About this task:
Among the entries below, extract exactly the lines that run from the one with "<< Ekologické atraktivní" through the one with "Trigema a.s.", both ends included.

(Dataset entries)
☆ ☆ ☆ ☆ ☆
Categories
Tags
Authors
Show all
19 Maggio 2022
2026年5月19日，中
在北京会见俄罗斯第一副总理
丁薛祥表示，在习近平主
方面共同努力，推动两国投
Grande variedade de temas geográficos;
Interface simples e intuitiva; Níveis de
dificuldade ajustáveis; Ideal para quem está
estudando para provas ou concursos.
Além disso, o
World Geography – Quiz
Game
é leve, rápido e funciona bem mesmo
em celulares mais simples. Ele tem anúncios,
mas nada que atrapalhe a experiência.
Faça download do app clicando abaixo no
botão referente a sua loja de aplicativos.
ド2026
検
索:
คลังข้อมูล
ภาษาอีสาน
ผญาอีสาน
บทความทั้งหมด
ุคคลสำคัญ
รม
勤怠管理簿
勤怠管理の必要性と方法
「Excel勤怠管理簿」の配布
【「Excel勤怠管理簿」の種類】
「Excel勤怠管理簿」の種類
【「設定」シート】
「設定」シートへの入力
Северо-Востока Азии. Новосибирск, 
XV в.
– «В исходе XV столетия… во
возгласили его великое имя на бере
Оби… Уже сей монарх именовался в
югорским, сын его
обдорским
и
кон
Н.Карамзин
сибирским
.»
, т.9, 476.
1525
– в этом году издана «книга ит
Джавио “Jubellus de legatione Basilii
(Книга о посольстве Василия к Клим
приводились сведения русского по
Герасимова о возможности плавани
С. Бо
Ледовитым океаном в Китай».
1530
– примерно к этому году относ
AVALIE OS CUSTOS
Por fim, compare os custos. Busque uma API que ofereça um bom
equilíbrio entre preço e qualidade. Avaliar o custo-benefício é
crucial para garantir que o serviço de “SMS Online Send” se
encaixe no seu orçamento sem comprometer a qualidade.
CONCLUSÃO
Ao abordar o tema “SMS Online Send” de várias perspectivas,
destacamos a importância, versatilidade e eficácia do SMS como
☆ ☆ ☆ ☆ ☆
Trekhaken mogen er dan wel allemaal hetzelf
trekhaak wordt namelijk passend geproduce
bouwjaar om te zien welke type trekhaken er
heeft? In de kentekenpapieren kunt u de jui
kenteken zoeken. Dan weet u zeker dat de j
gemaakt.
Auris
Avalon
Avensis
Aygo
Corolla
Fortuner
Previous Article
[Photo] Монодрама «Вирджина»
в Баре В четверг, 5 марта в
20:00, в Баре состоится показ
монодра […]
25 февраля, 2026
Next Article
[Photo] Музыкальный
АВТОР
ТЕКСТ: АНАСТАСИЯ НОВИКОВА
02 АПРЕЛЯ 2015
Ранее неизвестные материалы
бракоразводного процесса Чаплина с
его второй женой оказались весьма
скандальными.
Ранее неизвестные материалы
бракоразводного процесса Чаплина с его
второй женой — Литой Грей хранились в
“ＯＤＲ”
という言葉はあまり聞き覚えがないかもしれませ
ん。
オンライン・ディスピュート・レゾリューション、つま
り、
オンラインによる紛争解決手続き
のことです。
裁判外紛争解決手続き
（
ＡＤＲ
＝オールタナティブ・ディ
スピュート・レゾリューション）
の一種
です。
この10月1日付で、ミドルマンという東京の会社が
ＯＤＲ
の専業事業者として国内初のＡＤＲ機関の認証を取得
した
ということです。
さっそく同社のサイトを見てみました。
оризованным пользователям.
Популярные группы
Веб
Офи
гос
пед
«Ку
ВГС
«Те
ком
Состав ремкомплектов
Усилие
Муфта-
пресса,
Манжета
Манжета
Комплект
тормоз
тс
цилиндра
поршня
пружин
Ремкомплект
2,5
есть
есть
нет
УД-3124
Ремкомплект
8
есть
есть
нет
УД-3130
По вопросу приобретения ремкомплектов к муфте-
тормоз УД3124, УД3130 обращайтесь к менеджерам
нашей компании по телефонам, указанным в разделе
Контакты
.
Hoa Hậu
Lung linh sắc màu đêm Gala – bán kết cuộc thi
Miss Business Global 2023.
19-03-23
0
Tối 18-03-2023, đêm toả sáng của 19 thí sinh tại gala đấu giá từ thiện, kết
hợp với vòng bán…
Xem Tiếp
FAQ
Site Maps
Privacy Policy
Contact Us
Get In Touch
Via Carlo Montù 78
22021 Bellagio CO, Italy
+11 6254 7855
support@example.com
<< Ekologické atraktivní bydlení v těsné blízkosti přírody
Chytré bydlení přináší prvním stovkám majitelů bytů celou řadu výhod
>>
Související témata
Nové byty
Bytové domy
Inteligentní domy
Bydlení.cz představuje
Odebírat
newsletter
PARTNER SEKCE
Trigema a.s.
☆ ☆ ☆ ☆ ☆
Output:
<< Ekologické atraktivní bydlení v těsné blízkosti přírody
Chytré bydlení přináší prvním stovkám majitelů bytů celou řadu výhod
>>
Související témata
Nové byty
Bytové domy
Inteligentní domy
Bydlení.cz představuje
Odebírat
newsletter
PARTNER SEKCE
Trigema a.s.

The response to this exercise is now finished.